Thursday, May 7, 2009

Mother's day - 10th May 2009

During my graduation years, I realized my mom was more sensitive as a designer than me though she never got any formal education in designing. Didn’t she realize this ever… and if she had realized then why she didn’t pursue it seriously?

One I got a chance to see her school time books. She had only preserved her drawing and arts book. And her sketching was far more better…she understood lines better than me in that age…then why didn’t she polish her skills after marriage?

My mom is extremely fond of designing & stitching clothes and the quality of her work if not better than, is atleast at par with professional designers. Though she lacks three things-exposure, boldness and experience, if she had made an attempt to gain all these three she might have own a boutique by now. Then why she didn’t make that attempt?

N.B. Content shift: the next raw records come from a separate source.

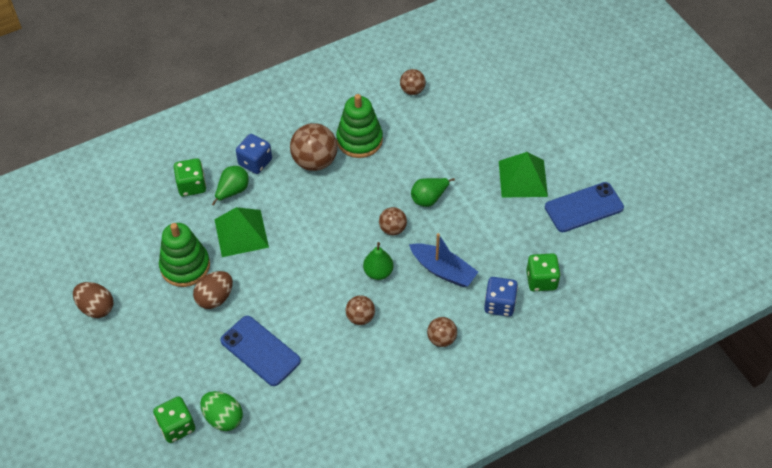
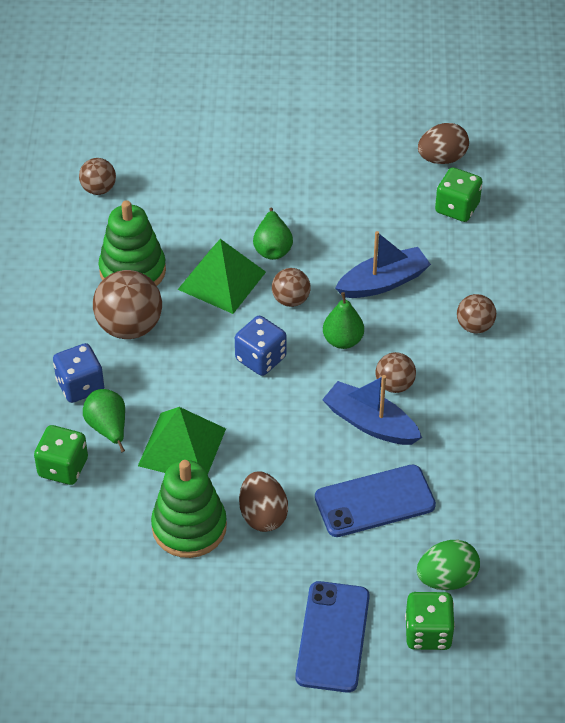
camera: 60 degrees left, 5 degrees down
(96, 308) = (183, 652): brown egg -> brown egg (442, 158)
(320, 319) = (370, 423): none -> blue boat
(499, 304) = (463, 256): blue dice -> blue dice (260, 358)
(522, 178) = (309, 157): green pyramid -> green pyramid (221, 280)
(584, 207) = (388, 129): blue phone -> blue phone (332, 637)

With so many similar questions I tried to reason out mom. Though she would have been the best person to tell me the reasons, mummy’s are such selfless creation of God that she won’t tell anything. But I definitely could make out the reasons - Marriage at the age of 23 in a completely middle class family and a mother of three kids by thirty and then she at every point of her life kept herself in the last priority and she didn’t even realize that in the process she lost herself. I know the entire struggle, physical and psychological that she went through and what she gained and lost in the last 27 years.

Inspite of knowing all this…

When she stretches herself for all the work at home in the morning,  I sleep till 8-30, ignoring the fact that she needs me the most till 10-30.

She climbs innumerable times up and down the stairs though she has severe knee problems. And I help only at my convenience.

I want her to listen to all my talk at my time. But when she wants to be heard, majority of the times I am not available.

We all three always want our favourite dishes to be cooked. But I don’t think except for her birthday or anniversary we bothered to as what she wants to eat.

When I stay away from home, I want her to call me and inquire about me every day.  But when she was not well for two days I forgot to call her.

It’s not that I don’t love her. She knows more than I know that I love her and care for her. But still I tend to take her for granted. And mom’s are such strange selfless creations that they cherish even this ‘taken for granted ‘status.

And what do we kids do? We gift her card, a small present and a warm hug on Mother’s day. Does she deserve only this? Do we really need a hyped day like Mother’s day to tell her that we care? Is that one day enough? Is gifting her a card more conveying than we being available when she needs us?

I wish I myself learn from what I’ve written. But yes while writing I definitely have realized how I can be a better daughter without artificial expression of love.